[GIVEN PASSAGE Boundary: Start]

Orthodontic initiative funding of €4.698 million was provided to the health boards/authority in 2001 and this has enabled health boards to recruit additional staff, engage the services of private specialist orthodontic practitioners to treat patients and build additional orthodontic facilities. The additional funding of €0.628 million allocated to the Western Health Board in 2001 for orthodontic services included €0.533 million for an orthodontic initiative in the board. The chief executive officer of the board has informed me that under the initiative, the board has,inter alia, recruited an additional specialist in orthodontics. Furthermore, two specialists in orthodontics who completed their training last year have since taken up duty with the board.
Last year, my Department provided additional funding of €5 million from the treatment purchase fund to health boards specifically for the purchase of orthodontic treatment. This funding is enabling boards to provide both additional sessions for existing staff and purchase treatment from private specialist orthodontic practitioners. Under the scheme, the Western Health Board received €0.465 million for the treatment of patients in this way.
The chief executive officer of the Western Health Board has informed me that the number of cases awaiting orthodontic assessment and treatment, as at 31 March 2003, was 818 and 815 respectively. This is a reduction of 468 on the treatment waiting list in comparison with the corresponding figure at the end of the March 2002 quarter. The average waiting time for assessment and treatment, as at 31 March 2003, was ten months and three years respectively. The chief executive officer has also informed me that there were 1,649 patients receiving orthodontic treatment at that time. This is an increase of 232 patients in treatment in comparison with March 2002.

Enda Kenny

Question:

320 Mr. Kenny asked the Minister for Health and Children if category C in respect of orthodontic treatment has been removed from consideration in respect of those seeking orthodontic treatment; and if he will make a statement on the matter. [14358/03]

As the Deputy is aware, the provision of orthodontic treatment is the responsibility of the health boards or the ERHA in the first instance. Any entitlement to orthodontic treatment is determined by reference to orthodontic guidelines, a set of objective clinical criteria applied by health board orthodontists when assessing children's priority of need for treatment. The guidelines were issued by my Department in 1985 and are still in use. They are used to ensure that orthodontic resources are prioritised for, and applied equitably to, the most severe cases. Patients assessed as category A have severe malocclusions and should receive urgent orthodontic care. Patients assessed as category B have less severe problems and are placed on orthodontic treatment waiting lists. The number of cases treated depends on the level of resources available in terms of qualified staff in the area and this is reflected in the treatment waiting list.

[GIVEN PASSAGE Boundary: End]

USING THE INFORMATION —
A. In the orthodontic services passage, what was the average waiting time for orthodontic treatment in the Western Health Board as at 31 March 2003?
B. Pick up the orthodontic services passage after its last sentence and write the next part.

[DATA SHOWN Boundary: Start]

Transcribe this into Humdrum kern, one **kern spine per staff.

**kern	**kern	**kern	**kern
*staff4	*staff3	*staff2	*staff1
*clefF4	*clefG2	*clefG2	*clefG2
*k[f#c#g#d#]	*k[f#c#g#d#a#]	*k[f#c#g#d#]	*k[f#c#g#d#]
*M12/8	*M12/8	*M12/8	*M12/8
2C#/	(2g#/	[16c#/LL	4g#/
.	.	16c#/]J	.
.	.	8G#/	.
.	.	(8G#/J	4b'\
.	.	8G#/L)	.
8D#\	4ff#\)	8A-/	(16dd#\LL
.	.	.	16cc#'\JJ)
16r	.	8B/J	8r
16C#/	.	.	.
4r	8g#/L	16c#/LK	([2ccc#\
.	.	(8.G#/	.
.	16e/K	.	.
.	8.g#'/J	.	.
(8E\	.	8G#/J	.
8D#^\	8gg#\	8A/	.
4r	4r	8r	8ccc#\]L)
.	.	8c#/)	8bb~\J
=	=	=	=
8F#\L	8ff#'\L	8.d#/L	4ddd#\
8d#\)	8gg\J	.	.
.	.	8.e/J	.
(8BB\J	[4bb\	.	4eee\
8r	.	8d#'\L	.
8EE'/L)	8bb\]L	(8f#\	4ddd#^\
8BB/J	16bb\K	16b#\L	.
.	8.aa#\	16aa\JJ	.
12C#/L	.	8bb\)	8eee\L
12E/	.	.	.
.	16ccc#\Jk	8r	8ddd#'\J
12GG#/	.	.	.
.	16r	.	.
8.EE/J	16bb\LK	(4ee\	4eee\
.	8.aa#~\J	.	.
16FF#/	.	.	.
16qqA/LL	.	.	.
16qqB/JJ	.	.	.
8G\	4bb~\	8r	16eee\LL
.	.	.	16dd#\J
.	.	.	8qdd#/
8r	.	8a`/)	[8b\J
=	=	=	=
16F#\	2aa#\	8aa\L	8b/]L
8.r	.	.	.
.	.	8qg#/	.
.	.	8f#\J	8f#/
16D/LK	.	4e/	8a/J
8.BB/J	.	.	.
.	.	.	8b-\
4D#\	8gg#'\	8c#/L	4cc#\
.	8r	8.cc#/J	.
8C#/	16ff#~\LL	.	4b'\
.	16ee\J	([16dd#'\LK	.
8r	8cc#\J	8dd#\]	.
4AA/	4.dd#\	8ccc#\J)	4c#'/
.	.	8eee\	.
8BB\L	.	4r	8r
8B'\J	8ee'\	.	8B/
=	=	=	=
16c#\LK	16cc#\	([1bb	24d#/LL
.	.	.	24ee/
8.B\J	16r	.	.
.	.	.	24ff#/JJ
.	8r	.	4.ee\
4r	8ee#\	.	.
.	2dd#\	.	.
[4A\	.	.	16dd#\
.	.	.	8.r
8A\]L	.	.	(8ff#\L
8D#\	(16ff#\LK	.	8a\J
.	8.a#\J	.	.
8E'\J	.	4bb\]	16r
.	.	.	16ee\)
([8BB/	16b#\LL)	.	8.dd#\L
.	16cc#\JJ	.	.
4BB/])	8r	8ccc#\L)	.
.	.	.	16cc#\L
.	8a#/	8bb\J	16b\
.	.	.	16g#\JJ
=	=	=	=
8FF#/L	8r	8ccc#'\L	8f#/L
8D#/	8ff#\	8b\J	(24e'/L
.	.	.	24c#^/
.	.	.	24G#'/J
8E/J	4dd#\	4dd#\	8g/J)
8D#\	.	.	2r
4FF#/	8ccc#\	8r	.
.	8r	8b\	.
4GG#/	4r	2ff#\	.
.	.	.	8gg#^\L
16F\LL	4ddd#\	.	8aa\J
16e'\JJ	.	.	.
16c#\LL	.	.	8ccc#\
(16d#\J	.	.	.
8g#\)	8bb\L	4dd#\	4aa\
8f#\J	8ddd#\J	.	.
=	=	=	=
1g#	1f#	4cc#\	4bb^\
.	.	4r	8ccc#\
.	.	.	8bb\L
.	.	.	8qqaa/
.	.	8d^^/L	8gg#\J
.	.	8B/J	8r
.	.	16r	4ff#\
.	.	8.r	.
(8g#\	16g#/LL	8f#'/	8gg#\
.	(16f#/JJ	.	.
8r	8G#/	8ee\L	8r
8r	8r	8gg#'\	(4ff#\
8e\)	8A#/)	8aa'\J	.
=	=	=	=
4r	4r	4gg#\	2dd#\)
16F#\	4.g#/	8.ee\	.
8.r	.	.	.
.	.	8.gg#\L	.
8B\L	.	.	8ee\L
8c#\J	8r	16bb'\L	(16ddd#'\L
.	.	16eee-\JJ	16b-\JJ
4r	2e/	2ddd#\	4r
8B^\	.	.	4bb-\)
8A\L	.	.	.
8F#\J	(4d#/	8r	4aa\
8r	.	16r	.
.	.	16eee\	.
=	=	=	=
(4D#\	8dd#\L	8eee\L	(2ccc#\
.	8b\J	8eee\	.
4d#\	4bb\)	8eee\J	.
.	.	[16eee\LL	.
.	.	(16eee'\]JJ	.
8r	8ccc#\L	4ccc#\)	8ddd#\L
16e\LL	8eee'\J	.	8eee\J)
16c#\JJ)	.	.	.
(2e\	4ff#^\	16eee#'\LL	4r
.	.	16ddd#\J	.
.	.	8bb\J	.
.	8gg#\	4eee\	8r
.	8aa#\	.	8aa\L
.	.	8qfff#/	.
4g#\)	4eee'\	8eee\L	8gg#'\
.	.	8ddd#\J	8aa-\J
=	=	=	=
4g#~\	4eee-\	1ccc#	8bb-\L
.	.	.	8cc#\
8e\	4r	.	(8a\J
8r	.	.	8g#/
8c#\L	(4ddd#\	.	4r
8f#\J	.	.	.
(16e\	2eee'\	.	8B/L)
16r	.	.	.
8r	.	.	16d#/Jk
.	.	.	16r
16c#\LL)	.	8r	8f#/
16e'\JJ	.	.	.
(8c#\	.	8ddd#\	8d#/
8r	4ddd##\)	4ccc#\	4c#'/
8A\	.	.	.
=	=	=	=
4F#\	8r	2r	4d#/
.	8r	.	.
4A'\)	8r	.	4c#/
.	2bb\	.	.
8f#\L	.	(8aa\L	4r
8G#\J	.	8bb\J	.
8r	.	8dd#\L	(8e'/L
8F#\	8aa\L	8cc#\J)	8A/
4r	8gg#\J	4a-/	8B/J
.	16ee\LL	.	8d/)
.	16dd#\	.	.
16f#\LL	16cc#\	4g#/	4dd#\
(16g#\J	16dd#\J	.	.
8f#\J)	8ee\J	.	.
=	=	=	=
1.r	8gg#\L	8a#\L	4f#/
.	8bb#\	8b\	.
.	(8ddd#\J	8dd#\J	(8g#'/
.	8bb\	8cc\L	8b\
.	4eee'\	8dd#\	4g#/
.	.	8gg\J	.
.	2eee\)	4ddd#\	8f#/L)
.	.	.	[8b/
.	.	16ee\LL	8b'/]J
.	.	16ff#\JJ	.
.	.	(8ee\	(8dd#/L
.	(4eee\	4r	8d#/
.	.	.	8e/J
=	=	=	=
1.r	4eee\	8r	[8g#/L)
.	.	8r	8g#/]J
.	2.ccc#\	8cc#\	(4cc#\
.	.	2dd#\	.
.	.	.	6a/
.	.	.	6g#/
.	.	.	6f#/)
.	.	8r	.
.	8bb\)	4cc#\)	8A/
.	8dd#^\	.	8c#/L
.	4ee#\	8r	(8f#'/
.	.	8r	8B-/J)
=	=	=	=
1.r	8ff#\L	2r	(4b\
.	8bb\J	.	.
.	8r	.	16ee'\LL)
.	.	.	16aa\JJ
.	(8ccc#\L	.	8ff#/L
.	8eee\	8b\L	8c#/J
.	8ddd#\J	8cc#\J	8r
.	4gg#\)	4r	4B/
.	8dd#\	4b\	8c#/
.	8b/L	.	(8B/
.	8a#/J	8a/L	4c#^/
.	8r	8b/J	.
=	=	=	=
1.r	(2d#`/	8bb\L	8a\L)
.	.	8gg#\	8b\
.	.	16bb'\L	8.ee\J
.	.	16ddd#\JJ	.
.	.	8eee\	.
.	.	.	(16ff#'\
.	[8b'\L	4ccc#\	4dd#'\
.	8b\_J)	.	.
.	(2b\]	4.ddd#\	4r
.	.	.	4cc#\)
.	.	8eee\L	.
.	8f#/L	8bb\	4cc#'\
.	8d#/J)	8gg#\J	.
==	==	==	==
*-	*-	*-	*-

[DATA SHOWN Boundary: End]

ANSWERS FOR THE EXERCISE —
A. Three years.

B.
The provision of orthodontic services is severely restricted at present because of the limited availability of trained specialist clinical staff to assess and treat patients. Accordingly, boards do not normally maintain category C waiting lists. I have taken a number of measures to address this shortage. The grade of specialist in orthodontics has been created in the health board orthodontic service. This year, my Department and the health boards are funding 13 dentists from various health boards for specialist in orthodontics qualifications at training programmes in Ireland and at two universities in the UK. The 13 trainees for the public orthodontic service are in addition to the six dentists who commenced training last year and one dentist whose specialist training is nearing completion. There is an aggregate of 20 public service dentists currently in training for specialist in orthodontics qualifications. These measures will complement the other structural changes being introduced into the orthodontic service, including the creation of an auxiliary grade of orthodontic therapist to work in the orthodontic area.